Professor Chase’s research and teaching interests focus on human rights, the work of
international organizations, and the politics of the Middle East and broader Muslim
Chase is author of Human Rights, Revolution, and Reform in the Muslim World (2012). The
book rejects popular arguments that there is an incompatibility between human rights and
the Muslim world and details ways in which human rights have long impacted the Muslim
world’s political and social life, with revolutionary potential. Chase has previously
written a range of peer-reviewed articles on human rights in Muslim societies in the
context of free expression, economic development, sexual orientation, and public health.

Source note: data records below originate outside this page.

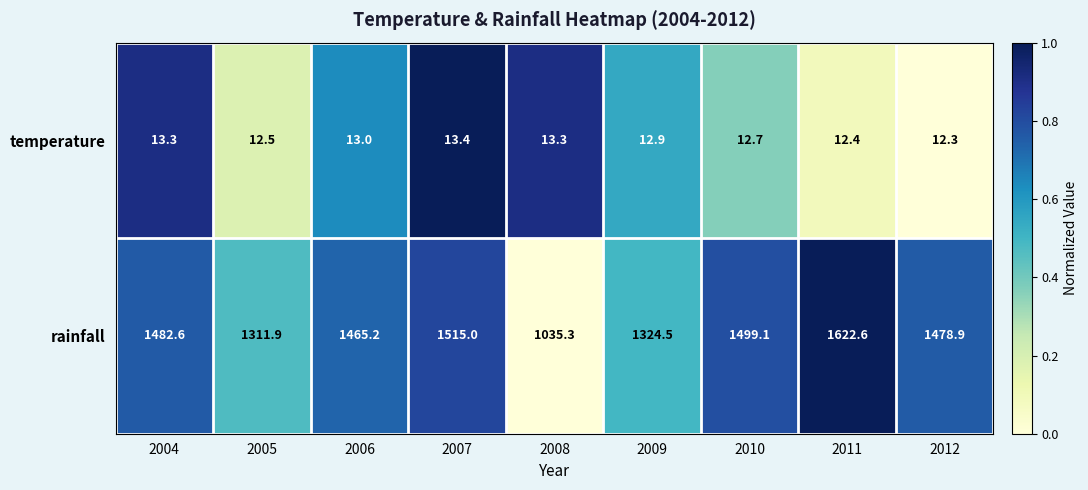

The temperature series shows 13.3 at 2008. True or false?

True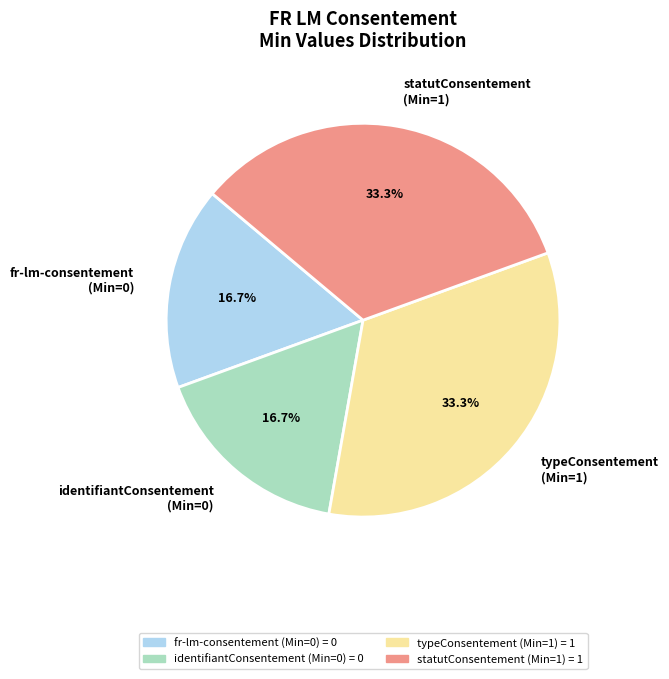

Which has a higher value, fr-lm-consentement (Min=0) or typeConsentement (Min=1)?

typeConsentement (Min=1)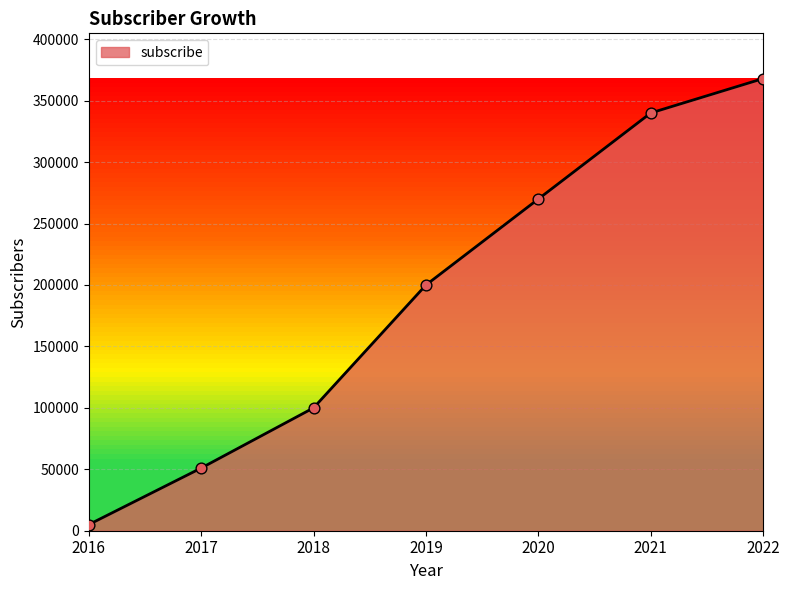

What is the change in value from 2017 to 2020?

+219000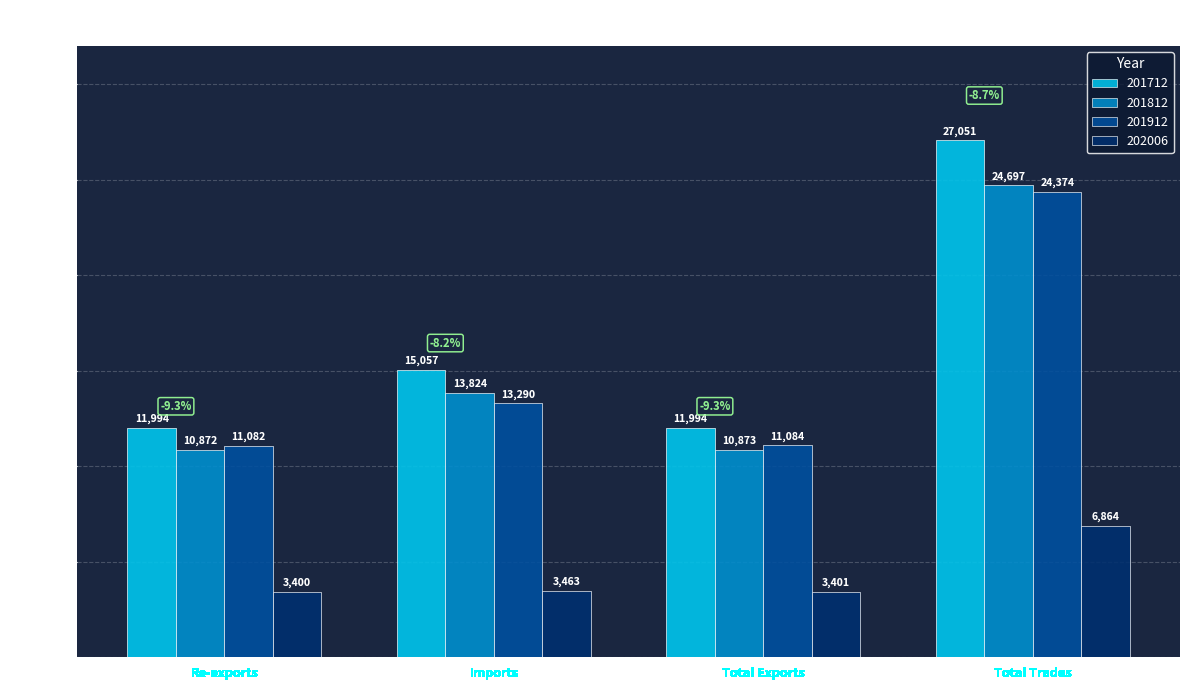

Reading right to left, what are all the values shown in this chart?

201712: Total Trades=27051.4	Total Exports=11994.4	Imports=15057.0	Re-exports=11993.8
201812: Total Trades=24697.3	Total Exports=10872.9	Imports=13824.4	Re-exports=10872.3
201912: Total Trades=24374.0	Total Exports=11083.6	Imports=13290.5	Re-exports=11081.9
202006: Total Trades=6863.7	Total Exports=3400.7	Imports=3463.0	Re-exports=3400.3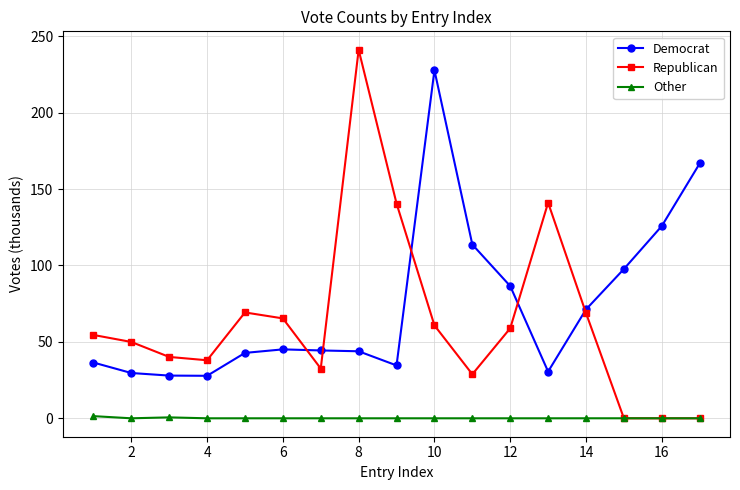

Which series has the largest range (max minus min)?

Republican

In addition, he was guest editor of a special volume of the Muslim World Journal of Human
Rights, titled "The Transnational Muslim World, Human Rights, and the Rights of
Women and Sexual Minorities" (2007). His first book, Human Rights in the Arab World:
Independent Voices (co-edited with Amr Hamzawy, University of Pennsylvania Press, 2006),
focused on the Arab world's internal articulations of human rights and their
intersections with Islam, globalization, transnational advocacy, and the politics of key
states such as Egypt, Morocco, and Yemen.
Chase has received Harvard Law School, Fulbright and U.S. Institute of Peace fellowships,
among others, and has worked with Arab and transnational non-governmental organizations,
as well as with the World Health Organization, the United Nations Development Program,
and the Office of the High Commissioner for Human Rights.